Action to be taken when bullying is suspected:
If bullying is suspected we talk to the suspected victim, the suspected bully and any witnesses. If any degree of bullying is identified, the following action will be taken:-
- Help, support and counseling will be given as is appropriate to both the victims and the bullies.
- We support the victims by:
- offering them an immediate opportunity to talk about the experience with their class teacher, or another teacher if they choose.
- informing the victims’ parents/carers.
- offering continuing support when they feel they need it.
- arranging for them to be escorted to and from the School premises.
- offering them with an opportunity to have a restorative meeting with the perpetrator
- taking one or more of the seven disciplinary steps described below to prevent more bullying.
- We also discipline, yet try to help the bullies by:
- talking about what happened, to discover why they became involved. Often in the form of a restorative meeting.
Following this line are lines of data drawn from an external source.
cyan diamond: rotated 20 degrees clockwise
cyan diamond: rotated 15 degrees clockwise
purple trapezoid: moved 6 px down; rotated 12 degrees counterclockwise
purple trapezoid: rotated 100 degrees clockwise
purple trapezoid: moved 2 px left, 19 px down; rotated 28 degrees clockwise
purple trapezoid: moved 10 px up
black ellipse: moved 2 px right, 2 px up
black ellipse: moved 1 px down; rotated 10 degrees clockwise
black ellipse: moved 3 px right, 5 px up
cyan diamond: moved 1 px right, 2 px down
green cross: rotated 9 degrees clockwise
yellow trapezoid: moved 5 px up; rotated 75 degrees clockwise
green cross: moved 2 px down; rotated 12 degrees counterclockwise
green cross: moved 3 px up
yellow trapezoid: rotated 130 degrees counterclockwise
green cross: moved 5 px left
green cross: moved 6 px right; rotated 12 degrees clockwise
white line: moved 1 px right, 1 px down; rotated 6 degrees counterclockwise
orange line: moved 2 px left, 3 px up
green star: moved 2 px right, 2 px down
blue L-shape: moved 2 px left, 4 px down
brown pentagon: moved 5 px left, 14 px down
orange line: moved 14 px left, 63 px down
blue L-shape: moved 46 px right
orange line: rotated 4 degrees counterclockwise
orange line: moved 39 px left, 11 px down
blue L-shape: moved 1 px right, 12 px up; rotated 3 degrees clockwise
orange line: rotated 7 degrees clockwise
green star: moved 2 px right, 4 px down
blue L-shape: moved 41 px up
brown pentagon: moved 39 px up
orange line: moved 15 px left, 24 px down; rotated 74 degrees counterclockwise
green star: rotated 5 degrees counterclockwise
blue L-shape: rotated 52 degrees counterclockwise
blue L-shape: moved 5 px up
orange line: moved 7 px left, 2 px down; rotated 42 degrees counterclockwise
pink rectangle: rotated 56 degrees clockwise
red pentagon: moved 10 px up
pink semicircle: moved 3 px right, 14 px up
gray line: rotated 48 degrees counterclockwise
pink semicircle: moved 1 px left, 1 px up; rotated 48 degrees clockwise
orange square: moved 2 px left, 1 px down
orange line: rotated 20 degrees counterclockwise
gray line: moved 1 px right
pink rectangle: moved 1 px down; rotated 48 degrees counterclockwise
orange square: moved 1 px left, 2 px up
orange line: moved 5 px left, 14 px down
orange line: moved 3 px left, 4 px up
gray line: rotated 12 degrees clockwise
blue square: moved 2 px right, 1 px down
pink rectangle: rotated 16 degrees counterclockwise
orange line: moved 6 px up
- informing the bullies’ parents/carers.
- continuing to work with students who have bullied in order to remove prejudiced attitudes as far as possible.
- arranging a restorative meeting with the victim so that they may understand the hurt caused.
- taking one or more of the seven disciplinary steps described below to prevent more bullying.
- Bullies will be warned officially to stop offending.
- Parents/Carers of bullies will be informed.
- Bullies may be excluded from the School premises at break and/or lunch times.
- We may arrange for bullies to be escorted to and from the School premises.
- If they do not stop bullying they will be excluded for a fixed period. The number of days will depend on the individual case.
- If they then carry on they will be recommended for a further fixed period of up to five days.
- If strategies to modify bullying behaviour are unsuccessful then bullies may be recommended for permanent exclusion.
- All incidents MUST be recorded on the Bullying log and Heads of House and LT will keep a log and get regular emails to ensure bullying and the safety of students is followed up with regular communication.
- Parents who have reported an incident or concern will be contacted to discuss their concerns.
Childline - is the free 24-hour helpline for children and young people in the UK. Children and young people can call the helpline on 0800 1111 about any problem, at any time, day or night. Childline’s counsellors are there to help find ways to sort things out.